When farmers use our platform to track treatment performance or plan harvests, they’re seeing the output of an unfathomable amount of operations which are pruned, optimized, and simplified to just the key actions that matter.

It’s why a farmer can ask:

  • “Where should I be treating and what product should I use?”
  • “Should I be harvesting a cage or letting the fish grow longer? What are my chances of mortalities occurring and hurting my bottom line?”
  • “My fish behavior is unusual, what is the most likely cause? Should I be ordering PCR and Histology testing? How confident are we in this forecast?”

and get a clear answer with an action plan. Not another report, graph, or dashboard, but instead a decision.

 

What Happens When Complexity Disappears

It is great to see the Aquaculture industry’s desire to expand their sensor arrays and collect even more data. However, I feel the industry needs to be reminded that data is only a part of the equation.

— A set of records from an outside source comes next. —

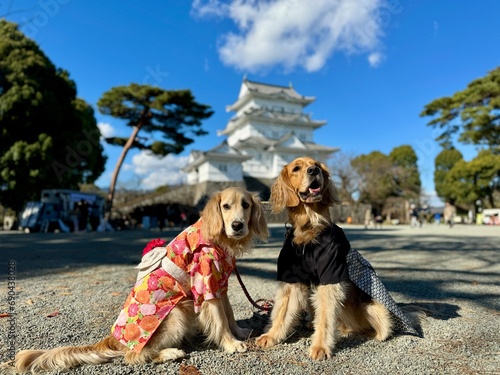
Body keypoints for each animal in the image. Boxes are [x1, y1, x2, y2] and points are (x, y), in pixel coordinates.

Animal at [13, 188, 268, 374]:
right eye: (226, 206)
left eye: (245, 205)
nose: (237, 225)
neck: (221, 241)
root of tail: (114, 339)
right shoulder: (205, 284)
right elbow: (219, 319)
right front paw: (231, 344)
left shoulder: (219, 284)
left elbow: (229, 314)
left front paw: (239, 332)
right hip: (177, 315)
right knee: (132, 356)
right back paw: (170, 353)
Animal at [254, 156, 422, 362]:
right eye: (296, 168)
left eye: (316, 165)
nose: (313, 171)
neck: (310, 228)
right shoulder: (291, 277)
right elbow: (282, 312)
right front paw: (271, 336)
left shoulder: (330, 276)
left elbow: (326, 317)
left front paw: (320, 346)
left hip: (375, 310)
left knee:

When we talk about the Manolin engine, we’re not just talking about speed. We’re talking about resilience, the ability to scale as the industry scales. To surface patterns before they’re visible and have questions answered before they are asked.

Sometimes, that means rethinking how 20.3 Nonillion things get done. That’s what makes data intelligent. When all those individual data points from lab tests, management software, cameras, and farm sensors are reduced to a decision. An actionable insight where complexity disappears.  More data points are only a benefit if we are utilizing the right system intelligence to extract the important insights.